──────── Given data ────────

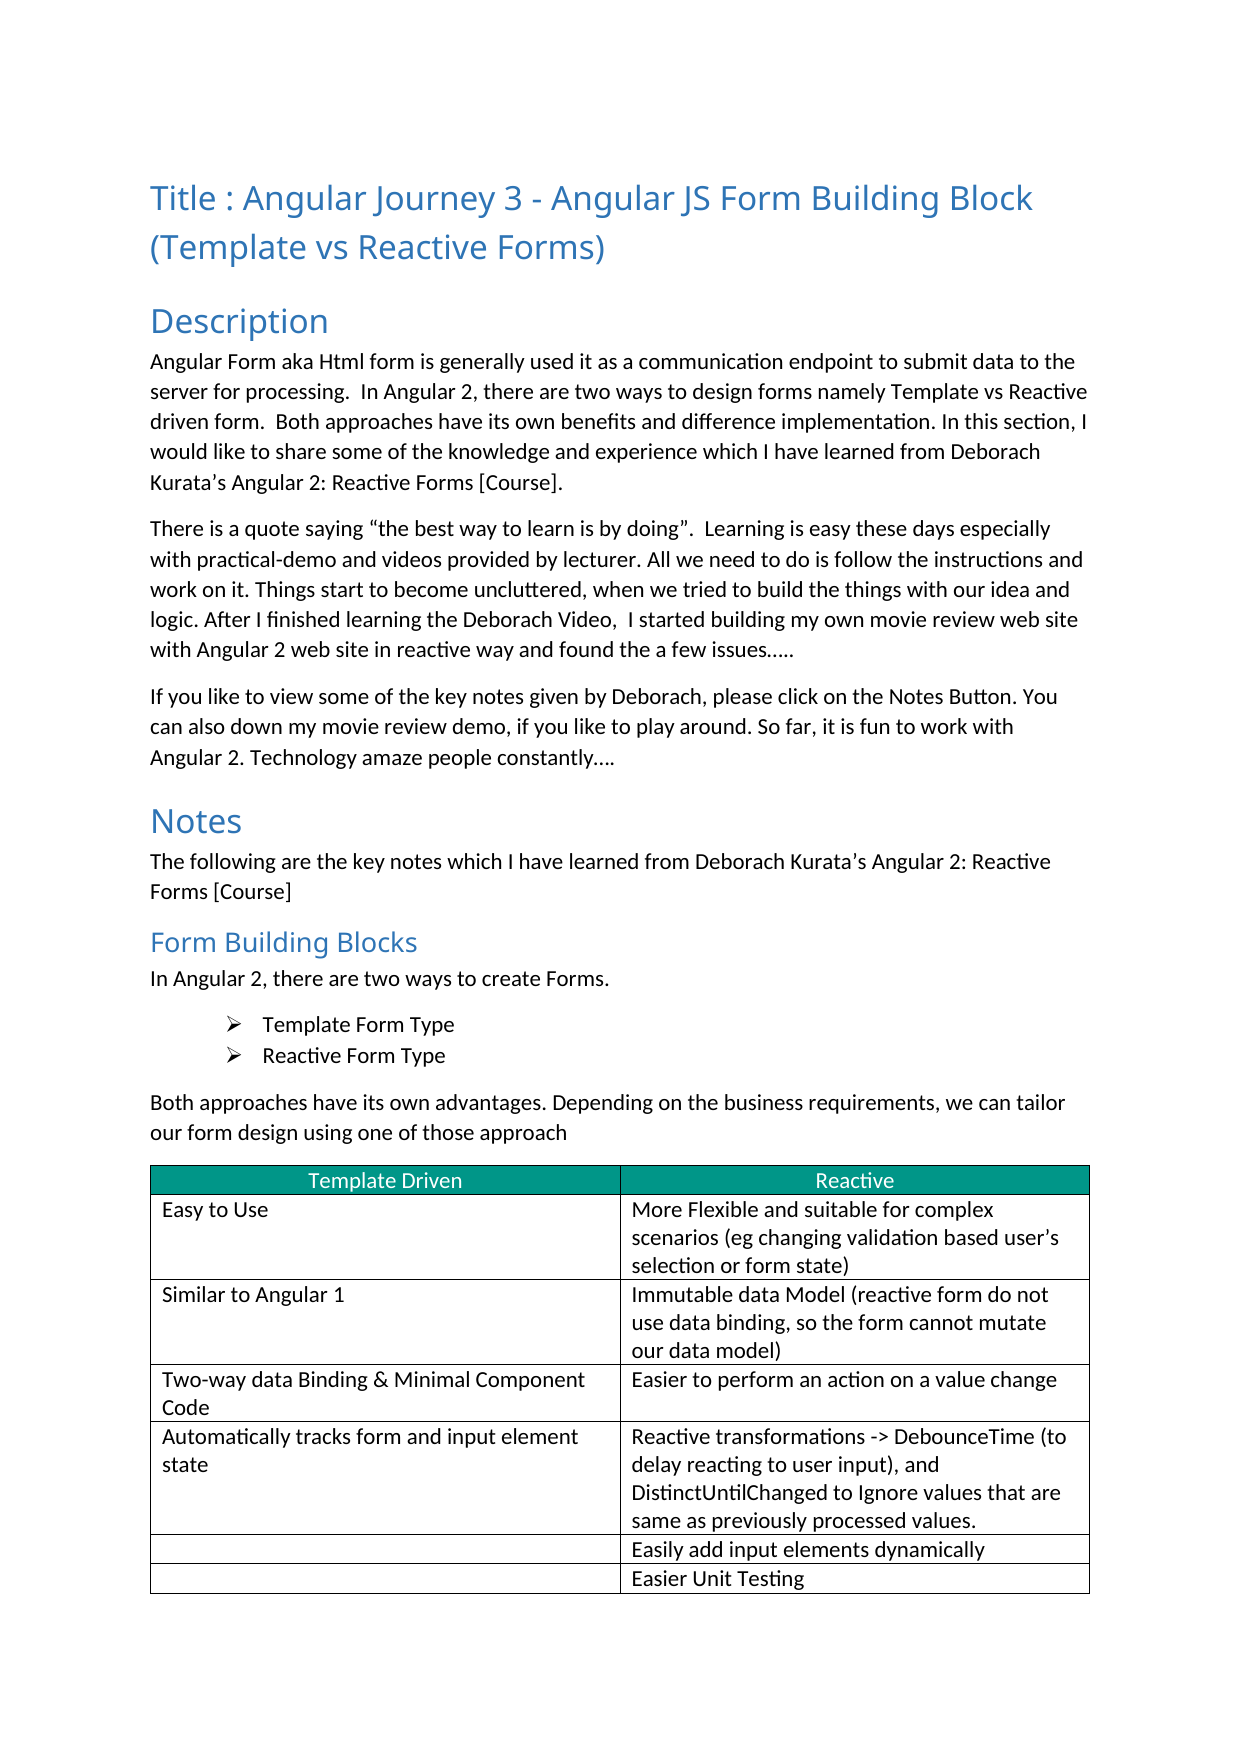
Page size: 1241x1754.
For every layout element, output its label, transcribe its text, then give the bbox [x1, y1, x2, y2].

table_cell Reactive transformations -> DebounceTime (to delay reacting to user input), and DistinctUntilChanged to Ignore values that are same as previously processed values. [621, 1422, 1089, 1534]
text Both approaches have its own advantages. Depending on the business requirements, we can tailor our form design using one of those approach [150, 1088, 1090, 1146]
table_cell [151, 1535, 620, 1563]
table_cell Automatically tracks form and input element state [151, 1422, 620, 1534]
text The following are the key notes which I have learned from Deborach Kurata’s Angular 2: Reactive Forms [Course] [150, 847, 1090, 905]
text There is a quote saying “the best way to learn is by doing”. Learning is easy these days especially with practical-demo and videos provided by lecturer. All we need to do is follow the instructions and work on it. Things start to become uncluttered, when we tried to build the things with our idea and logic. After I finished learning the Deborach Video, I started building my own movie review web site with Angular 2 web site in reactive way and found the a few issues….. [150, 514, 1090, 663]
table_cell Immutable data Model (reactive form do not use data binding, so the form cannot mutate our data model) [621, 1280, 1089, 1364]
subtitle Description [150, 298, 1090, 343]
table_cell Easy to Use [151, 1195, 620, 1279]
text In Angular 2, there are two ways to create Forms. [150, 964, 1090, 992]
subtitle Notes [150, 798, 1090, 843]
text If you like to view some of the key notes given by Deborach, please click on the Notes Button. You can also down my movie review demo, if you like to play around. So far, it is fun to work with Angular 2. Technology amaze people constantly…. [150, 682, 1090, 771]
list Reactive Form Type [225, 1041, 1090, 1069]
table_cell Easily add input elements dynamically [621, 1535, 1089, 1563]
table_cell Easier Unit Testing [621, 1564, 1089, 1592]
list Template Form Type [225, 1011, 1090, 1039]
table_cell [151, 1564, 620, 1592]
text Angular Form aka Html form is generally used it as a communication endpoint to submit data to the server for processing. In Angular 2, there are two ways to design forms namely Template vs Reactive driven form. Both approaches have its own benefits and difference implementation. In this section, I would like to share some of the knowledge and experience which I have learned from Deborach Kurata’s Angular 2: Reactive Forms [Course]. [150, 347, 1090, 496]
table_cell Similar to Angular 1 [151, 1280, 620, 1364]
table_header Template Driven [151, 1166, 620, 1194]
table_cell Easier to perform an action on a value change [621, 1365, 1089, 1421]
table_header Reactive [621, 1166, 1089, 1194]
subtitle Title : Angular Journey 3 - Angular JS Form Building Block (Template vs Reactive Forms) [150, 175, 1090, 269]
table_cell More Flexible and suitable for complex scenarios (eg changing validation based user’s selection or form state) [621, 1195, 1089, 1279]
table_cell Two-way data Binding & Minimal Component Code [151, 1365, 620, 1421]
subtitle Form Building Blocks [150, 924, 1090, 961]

────────

The records are to be returned word for word, without any of their pictures.

Page size: 1241x1754.
For every layout element, output its label, transcribe its text, then give the bbox [x1, y1, x2, y2].

table_cell Reactive transformations -> DebounceTime (to delay reacting to user input), and DistinctUntilChanged to Ignore values that are same as previously processed values. [621, 1422, 1089, 1534]
text Both approaches have its own advantages. Depending on the business requirements, we can tailor our form design using one of those approach [150, 1088, 1090, 1146]
table_cell [151, 1535, 620, 1563]
table_cell Automatically tracks form and input element state [151, 1422, 620, 1534]
text The following are the key notes which I have learned from Deborach Kurata’s Angular 2: Reactive Forms [Course] [150, 847, 1090, 905]
text There is a quote saying “the best way to learn is by doing”. Learning is easy these days especially with practical-demo and videos provided by lecturer. All we need to do is follow the instructions and work on it. Things start to become uncluttered, when we tried to build the things with our idea and logic. After I finished learning the Deborach Video, I started building my own movie review web site with Angular 2 web site in reactive way and found the a few issues….. [150, 514, 1090, 663]
table_cell Immutable data Model (reactive form do not use data binding, so the form cannot mutate our data model) [621, 1280, 1089, 1364]
subtitle Description [150, 298, 1090, 343]
table_cell Easy to Use [151, 1195, 620, 1279]
text In Angular 2, there are two ways to create Forms. [150, 964, 1090, 992]
subtitle Notes [150, 798, 1090, 843]
text If you like to view some of the key notes given by Deborach, please click on the Notes Button. You can also down my movie review demo, if you like to play around. So far, it is fun to work with Angular 2. Technology amaze people constantly…. [150, 682, 1090, 771]
list Reactive Form Type [225, 1041, 1090, 1069]
table_cell Easily add input elements dynamically [621, 1535, 1089, 1563]
table_cell Easier Unit Testing [621, 1564, 1089, 1592]
list Template Form Type [225, 1011, 1090, 1039]
table_cell [151, 1564, 620, 1592]
text Angular Form aka Html form is generally used it as a communication endpoint to submit data to the server for processing. In Angular 2, there are two ways to design forms namely Template vs Reactive driven form. Both approaches have its own benefits and difference implementation. In this section, I would like to share some of the knowledge and experience which I have learned from Deborach Kurata’s Angular 2: Reactive Forms [Course]. [150, 347, 1090, 496]
table_cell Similar to Angular 1 [151, 1280, 620, 1364]
table_header Template Driven [151, 1166, 620, 1194]
table_cell Easier to perform an action on a value change [621, 1365, 1089, 1421]
table_header Reactive [621, 1166, 1089, 1194]
subtitle Title : Angular Journey 3 - Angular JS Form Building Block (Template vs Reactive Forms) [150, 175, 1090, 269]
table_cell More Flexible and suitable for complex scenarios (eg changing validation based user’s selection or form state) [621, 1195, 1089, 1279]
table_cell Two-way data Binding & Minimal Component Code [151, 1365, 620, 1421]
subtitle Form Building Blocks [150, 924, 1090, 961]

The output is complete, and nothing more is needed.